Ninette did not get the sort of pampering that the etoiles got. But as a soloist, she could, at last, do what she was here to do in the first place.

Not to become a star performer, oh no. Her goal was more oblique. To catch the eye of a rich old gentleman.

Her mother Marie Dupond had made no bones about it when she had enrolled her daughter in the ballet school of the Paris Opera. There were not many options open to a pretty little girl like Ninette, alone with her mother in Montmartre. She could become a washer-woman and starve, and possibly marry some poor workingman who would overlook the fact that she had no father, and bear a dozen children, bury most of them, and die young. She could work for the painters, as her mother did, and also starve. With them she would have no reputation, and go to bed with them because at least they had beds and food most of the time, and were always generous if improvident. She could simply become a whore, because no respectable man of any means would marry a girl with no father. Never mind that her mother had a marriage license and all; such things could be faked and when there was no live father and no grave—

And even if one accepted the license, well, the man had deserted the woman. Likely he had a dozen wives or more, which would make Ninette a bastard. Not many respectable men with good positions would take the chance on marrying a pretty girl whose background—or relatives—might come back to haunt him.

So Ninette could marry a poor man, who would not have such concerns. Or she could put herself where rich men would see her and become something better than a mere whore. She could become a courtesan.

One of the places to be seen by men with money was on the stage, preferably the opera or ballet, though the Folies were marginally acceptable. And it was clear to Marie Dupond, when she saw her flower-like child dancing almost before she could walk, that the place for her was the Paris Opera Ballet. Many rich old men in large fur coats took mistresses from among the little ballerinas. And if the girls were clever, they kept their rich old men very happy and were given a tidy little something as a parting gift when another little ballerina took their place. By then they were known at Maxim’s and on the boulevards and another rich old man would quickly take the place of the former one.

If they were not clever, of course, they ended up drinking absinthe to excess and showing their legs at the Moulin Rouge or even less desirable places, and ended up as washerwomen and starved. But along with ballet lessons, little Ninette received lessons in being clever from a very young age.

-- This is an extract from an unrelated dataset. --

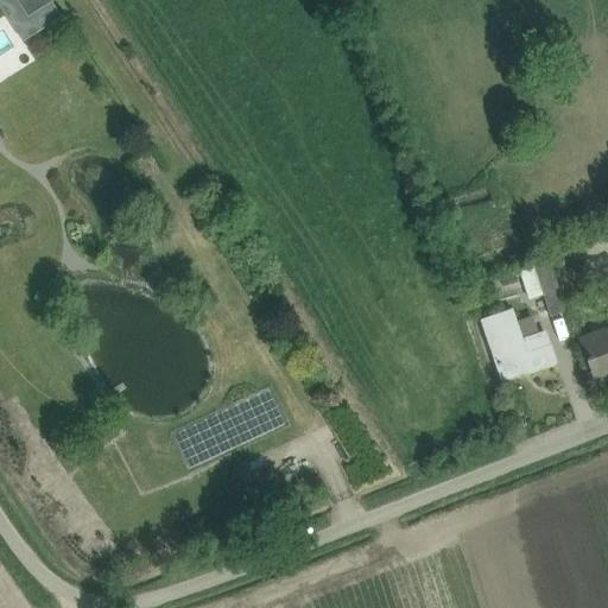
[(52,1),(51,0),(17,0),(29,17),(52,1)]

And the very first one, repeated so often that Ninette thought if one were to take off her skull it would be engraved on her brain, was this:

Never fall in love.

Maman had fallen in love. She had fallen in love with an Englishman, and they had even married—she truly did have the license to prove it—and set up housekeeping in a little garret apartment and, Ninette supposed, had been very happy. Then one day shortly after Ninette was born, when she was wailing away in her cradle and Maman had been at her wits’ end to soothe her, Papa had gone out.

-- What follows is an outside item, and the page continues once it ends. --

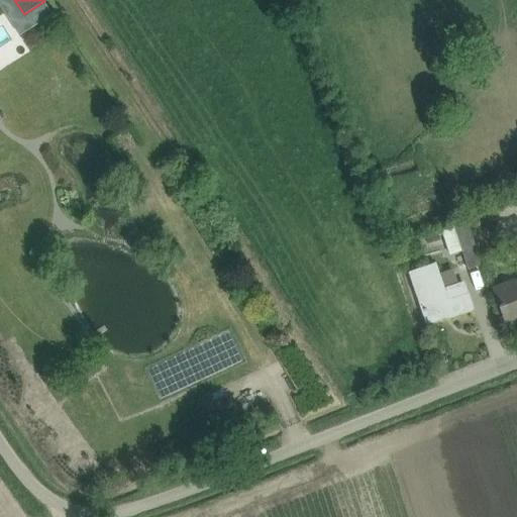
[(467,219),(441,227),(450,254),(462,250),(469,268),(482,264),(467,219)]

And he had never come back again.

And that was all Ninette knew of her Papa. There had, most certainly, been no trace of him whatsoever. No bodies had turned up, no one even remembered seeing him in their street. He was just—gone. And there was Maman, with no money and a tiny baby and no idea how to keep them from starving except to take in washing and take off her clothes for the artists in their quarter. So she did both. And Ninette grew up in an atmosphere where the smell of harsh soap and paint drying meant comfort. Meager comfort, but nevertheless, comfort, for soap and paint meant cabbage, beans, bread, and cheese, and perhaps even sausages sometimes.

The artists were kinder than the people who sent them laundry to clean. The artists bounced her on their knees when she was quiet to make her laugh, sang out-of-tune songs with questionable lyrics to soothe her to sleep, and sometimes had musician friends who played music that made her dance. The artists were more generous too, which was strange considering that the people who sent them laundry had far more money than the artists did.